Improved recognition of stroke signs and symptoms has paralleled the development of pharmacological strategies that may be examined to reduce stroke mortality and morbidity. Presently, tissue plasminogen activator is the only therapy that significantly improves outcome in acute stroke, with no agent demonstrating a significant reduction in mortality.

Antiplatelet agents are a heterogenous class of drugs that have been successfully used for more than 2 decades in secondary stroke prevention. These agents include aspirin, with or without dipyridamole, and more recently, the adenosine antagonists ticlopidine and clopidogrel. However, studies of the use of antiplatelet agents within 48 hours of the ictus have examined only aspirin. Only 1 study, the Multicentre Acute Stroke Trial-Italy (MAST-I), entered patients within 6 hours of the ictus. These data suggest that an improvement in mortality may be related to the speed of administration. No significant adverse events were noted with early antiplatelet monotherapy. However, MAST-I did note a significant increase in early mortality in patients receiving aspirin plus streptokinase, a finding not adequately explained by an increase in the intracranial hemorrhage rate.

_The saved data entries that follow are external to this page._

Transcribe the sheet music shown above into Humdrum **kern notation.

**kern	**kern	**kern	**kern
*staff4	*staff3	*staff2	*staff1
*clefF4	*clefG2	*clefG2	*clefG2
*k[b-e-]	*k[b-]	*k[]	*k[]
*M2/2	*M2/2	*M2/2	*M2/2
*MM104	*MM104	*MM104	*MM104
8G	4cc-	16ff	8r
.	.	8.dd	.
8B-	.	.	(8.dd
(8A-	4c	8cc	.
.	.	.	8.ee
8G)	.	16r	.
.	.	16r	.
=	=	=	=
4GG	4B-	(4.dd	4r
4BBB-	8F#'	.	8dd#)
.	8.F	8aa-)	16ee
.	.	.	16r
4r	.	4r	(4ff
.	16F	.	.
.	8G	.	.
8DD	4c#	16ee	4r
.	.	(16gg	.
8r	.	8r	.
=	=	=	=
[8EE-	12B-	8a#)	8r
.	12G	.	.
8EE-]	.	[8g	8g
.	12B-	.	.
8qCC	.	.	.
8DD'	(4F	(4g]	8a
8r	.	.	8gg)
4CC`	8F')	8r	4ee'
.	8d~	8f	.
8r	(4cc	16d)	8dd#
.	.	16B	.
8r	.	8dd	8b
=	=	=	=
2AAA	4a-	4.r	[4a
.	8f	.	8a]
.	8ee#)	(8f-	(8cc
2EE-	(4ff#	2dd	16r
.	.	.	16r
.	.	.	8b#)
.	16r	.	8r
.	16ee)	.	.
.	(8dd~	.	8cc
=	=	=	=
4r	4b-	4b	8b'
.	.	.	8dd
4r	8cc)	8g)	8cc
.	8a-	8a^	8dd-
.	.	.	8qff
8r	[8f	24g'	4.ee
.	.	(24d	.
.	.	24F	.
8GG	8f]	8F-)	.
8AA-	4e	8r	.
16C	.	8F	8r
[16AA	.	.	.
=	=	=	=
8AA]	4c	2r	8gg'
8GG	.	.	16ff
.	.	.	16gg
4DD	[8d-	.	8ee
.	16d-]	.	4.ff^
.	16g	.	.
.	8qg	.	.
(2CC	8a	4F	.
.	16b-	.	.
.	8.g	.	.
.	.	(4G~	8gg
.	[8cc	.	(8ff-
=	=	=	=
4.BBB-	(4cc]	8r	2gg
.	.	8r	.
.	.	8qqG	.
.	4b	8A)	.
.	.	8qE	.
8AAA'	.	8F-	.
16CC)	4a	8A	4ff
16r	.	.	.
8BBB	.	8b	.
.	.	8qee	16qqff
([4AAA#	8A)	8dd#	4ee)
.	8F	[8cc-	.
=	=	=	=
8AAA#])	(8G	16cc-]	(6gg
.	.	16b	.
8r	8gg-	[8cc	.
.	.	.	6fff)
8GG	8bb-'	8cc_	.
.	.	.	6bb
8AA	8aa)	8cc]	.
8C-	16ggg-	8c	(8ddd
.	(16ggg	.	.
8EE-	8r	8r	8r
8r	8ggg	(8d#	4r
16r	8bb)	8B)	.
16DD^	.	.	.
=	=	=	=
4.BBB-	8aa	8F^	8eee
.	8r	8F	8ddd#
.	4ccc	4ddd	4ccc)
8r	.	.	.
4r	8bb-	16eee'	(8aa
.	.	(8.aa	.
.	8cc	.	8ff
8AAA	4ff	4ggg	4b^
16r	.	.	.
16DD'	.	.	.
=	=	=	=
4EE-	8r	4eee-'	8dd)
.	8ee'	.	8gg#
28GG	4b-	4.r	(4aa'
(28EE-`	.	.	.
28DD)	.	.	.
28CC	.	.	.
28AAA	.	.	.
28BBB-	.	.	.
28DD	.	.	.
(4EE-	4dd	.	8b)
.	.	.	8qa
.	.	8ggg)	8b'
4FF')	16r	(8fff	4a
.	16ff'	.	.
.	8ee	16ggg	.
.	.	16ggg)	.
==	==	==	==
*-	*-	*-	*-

The use of antiplatelet therapy in acute stroke, clinical or experimental, has only recently received attention. It is likely that the use of antiplatelet agents for acute stroke therapy will be less restrictive than that currently seen for thrombolytics. Future studies should include an examination of those agents that have previously demonstrated efficacy in secondary stroke prevention, most notably, aspirin. The recognition that all platelet stimuli share a final common pathway that is dependent on the surface glycoprotein IIb/IIIa (fibrinogen) receptor has resulted in the development of various agents which block this receptor and are currently the focus for clinical trials. The role of nitric oxide in stroke therapy will depend on minimizing the hypotensive side effects of this agent. Stroke models are needed to provide preliminary data on the efficacy of antiplatelet therapy, especially as relates to the interaction of antiplatelet agents with thrombolytics.